PROVIDENCE

By
  • Jeff Crotts
Hand throwing water

“Well…God is sovereign” …an expression someone might toss around to a Christian friend as a throw-away comment as if to say, “Well I guess God was totally disengaged with that hard life event.” Usually, when people quip with a phrase like that, they are emotionally working through something that has happened to them that they really do not like. The night before last, I found three-quarters of an inch of standing water on the concrete floor of my boiler room. Using sub pumps to save my basement, I found myself feeling like I had a hole in my boat, and it was going down. This was my second septic tank episode in the last two weeks and with three separate septic companies weighing on my situation, I became very convinced I was in for a complete septic overhaul. Depressing right?

 

The thought of sub-pumping wastewater out of my basement until Spring when our leech field might thaw, not to mention conserving water with four teenagers taking showers for the next several months, felt like an insurmountable option. Thankfully it turns out, the breaker to the septic lift station (equipment I knew nothing about) had inadvertently been switched off during a different and unrelated repair, whereas, switching it back miraculously flushed the entire tank, so that within seconds everything went back to normal. Nightmare over.  

 

This kind of trying situation, though it would have cost a lot of effort and money to fix was still on the scale of life events less than tragic. Still, I want to use this comedic circumstance to point toward a very important doctrine from the Bible called, God’s providence. God not only sovereignly allowed this septic tank “shut down” trial to take place, but God also used this unforeseeable problem to stretch and grow me to become more like Jesus. How? I had to trust God with my house. I had to trust God to provide good friends and the right professional to help me figure out what was going wrong and how to fix it. I had to receive news that there was a real possibility I would need to replace my entire system and have a new leech field dug. All this, so I could grow and trust God a little more.      

 

Understanding God’s sovereignty is essential for finding comfort within the very unpredictable lives we live.
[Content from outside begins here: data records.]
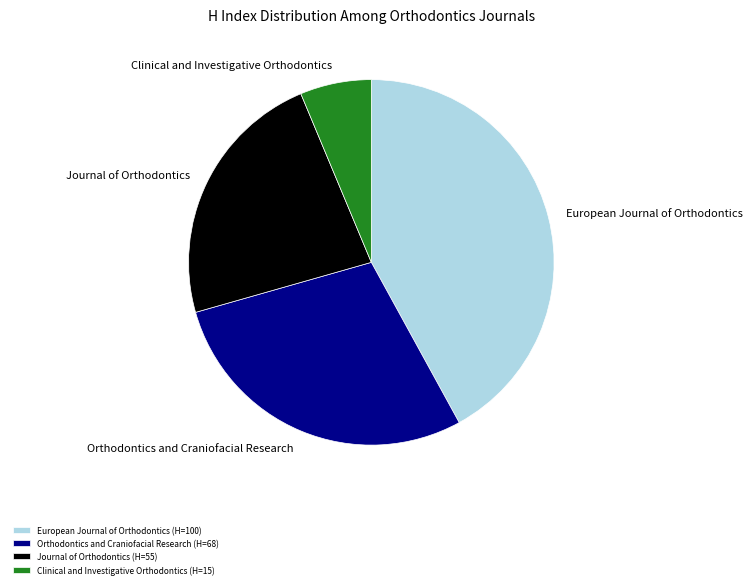

Is it true that Clinical and Investigative Orthodontics (H=15) is 6% of the pie?

True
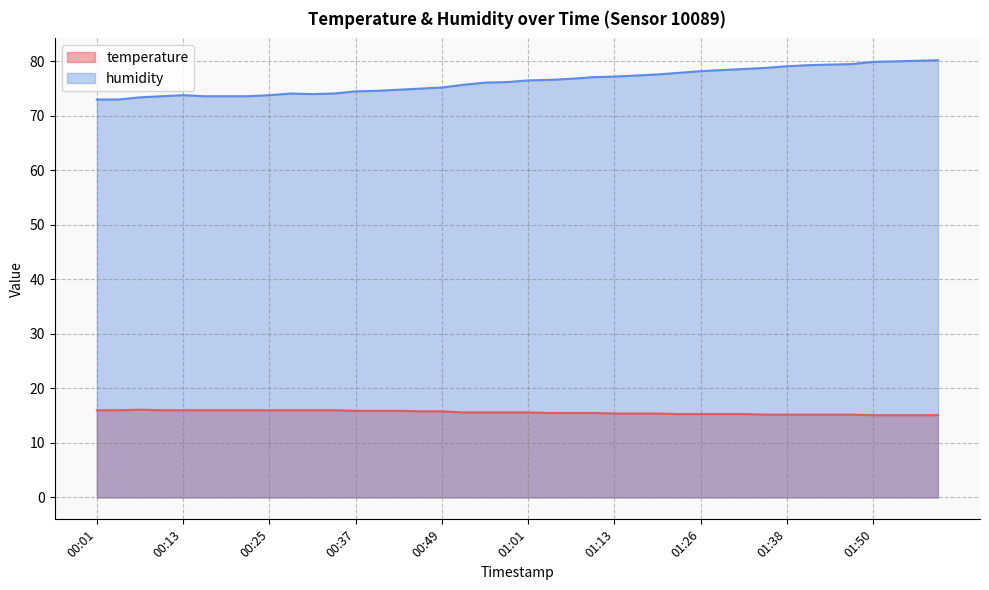

What is the label of the 16th point from the right?

01:13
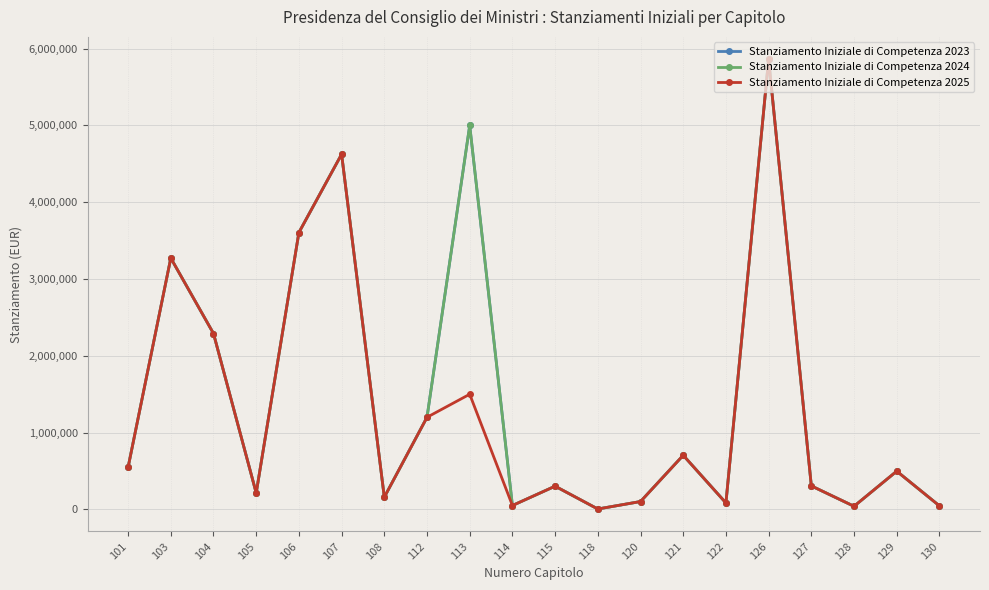

Is this an area chart (filled region under the line)?

No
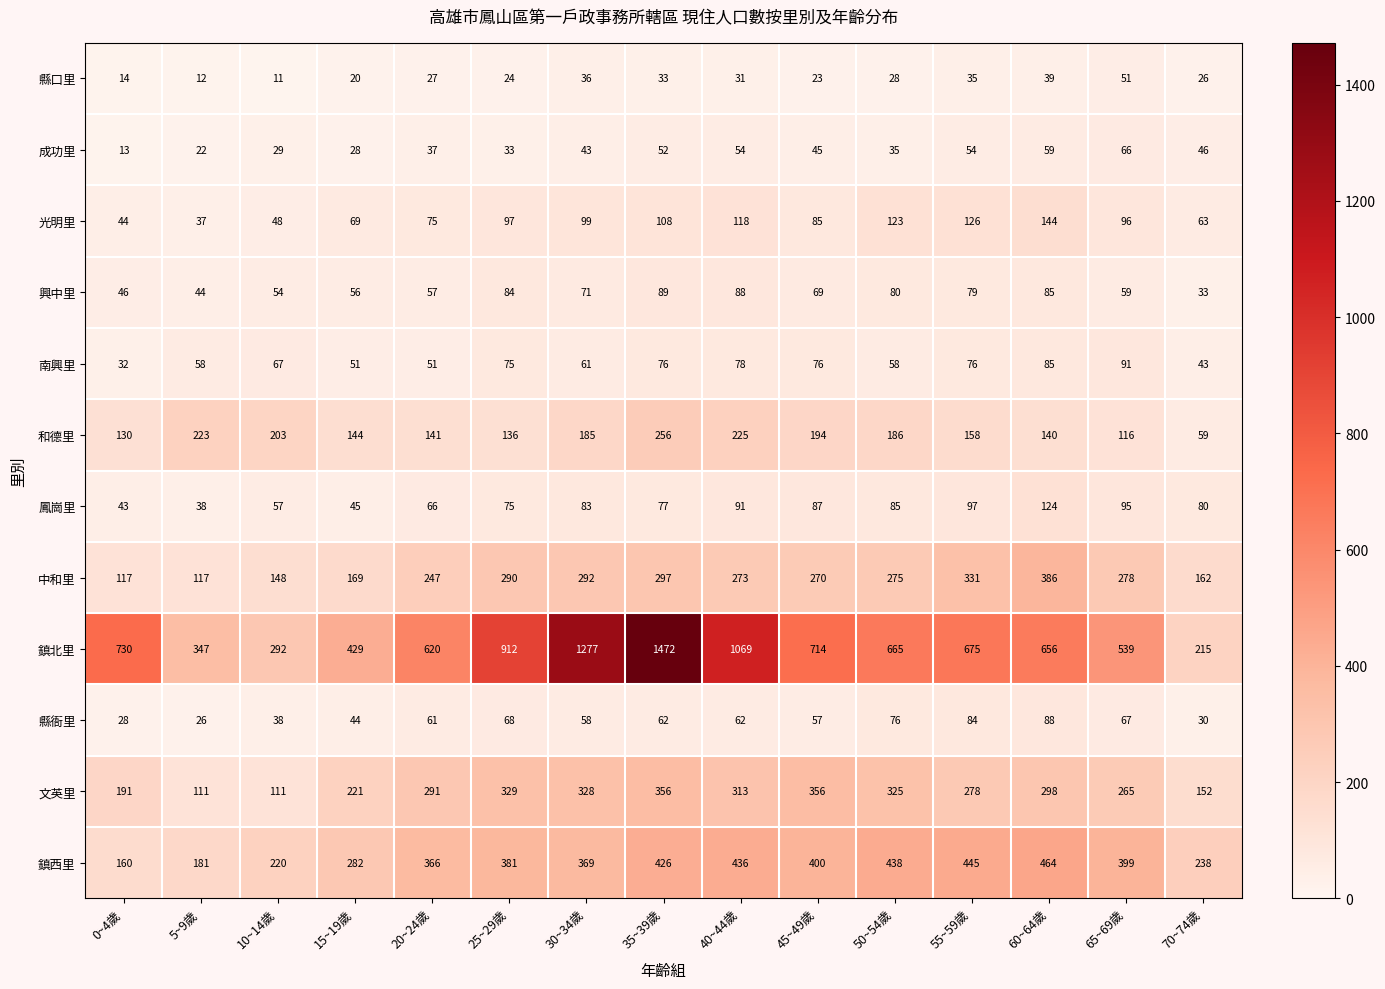

At how many categories does at least one series exceed 951?

3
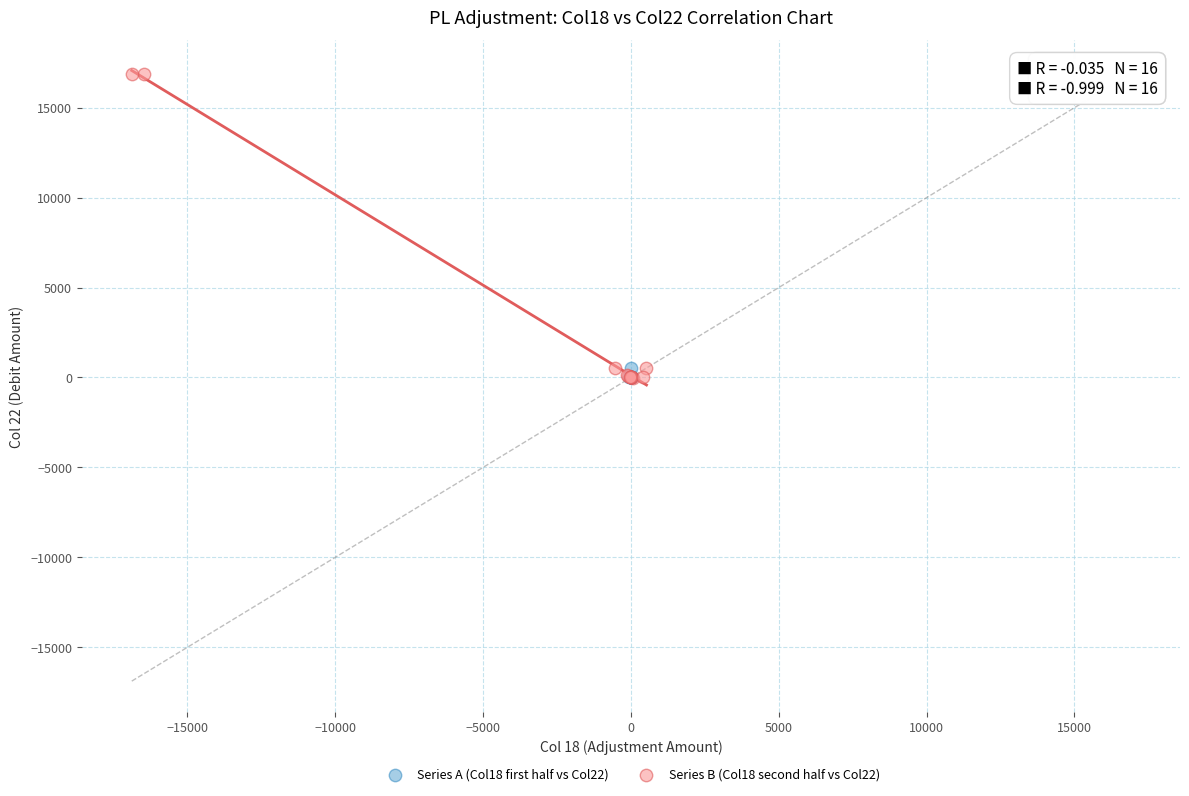

Which series reaches the maximum Y coordinate?

Series B (Col18 second half vs Col22)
However, when someone passively tosses the doctrine of sovereignty around as a way to release life pressure, then he may quickly find himself denying the blessing of God’s providence within his life. A missed opportunity to see God’s personal involvement through what, by design, God arranged to get your attention. I personally believe it is easier to talk about God’s sovereignty when life treats you harshly rather than when life is going well. I say this to say, it is important to tie together God’s sovereign rule with God’s providential hand, so you begin seeing God’s hand from heaven, reaching into your daily life. We need to see life as a series of fore-ordered physical expressions of providence as what God is using to take you right where you to where he wants you to be. It can sound like I am talking like the old Puritan, seeing life in this way, but isn’t this exactly how the Lord tells us to think?

 

Living under God’s sovereign care and providence is not passive. Somehow believing life is about being trapped on a factory conveyer belt, traveling down an assembly line as if a piece of machinery, controlled by an overseeing plant owner. Living by providence sees the Lord as the one who knows and loves you most because he made you and saved you. When God’s love for you is baseline, then you have a foundation to trust his hand in your life whether you are experiencing good or bad circumstances. Maintaining this perspective is not easy. Remember Paul wrote of this mindset to the Philippians while in prison in Rome.

 

 Philippians 4:11-17 Not that I am speaking of being in need, for I have learned in whatever situation I am to be content. 12 I know how to be brought low, and I know how to abound. In any and every circumstance, I have learned the secret of facing plenty and hunger, abundance and need. 13 I can do all things through him who strengthens me.14 Yet it was kind of you to share my trouble. 15 And you Philippians yourselves know that in the beginning of the gospel, when I left Macedonia, no church entered into partnership with me in giving and receiving, except you only. 16 Even in Thessalonica you sent me help for my needs once and again. 17 Not that I seek the gift, but I seek the fruit that increases to your credit.b]”>[b]

 

Here Paul is talking about being provided for by the Philippian church, while in jail for being a Christian, but do not miss that Paul is quick to say that provision was not the point (see Phil. 1:17). His point is that whether he had a lot or a little, whether he was being humbled or exalted, or having plenty or being hungry, Paul knew how to be content. He knew God’s providence was enough and that Christ was all he would ever need no matter what life dialed up (see Phil. 4:11-13).  

 

Let me meddle for a moment with a clear example of what living like Paul and Philippians might look like for you? Lately, I have been talking from the pulpit about the discipline of giving. Allow me to say that when you truly understand God’s providence, you will begin to understand the joy of giving. Trust me when I say that your financial circumstances (good or bad) are in direct correlation to how Jesus is at work in your life. I am not saying that the more you have the more spiritual you, and vise-versa. Paul’s point is to learn contentment in any circumstance you find yourself to be in. In fact, your renewed understanding of God’s providence could be the very key for you to become a regular giver at church if this is not the case already.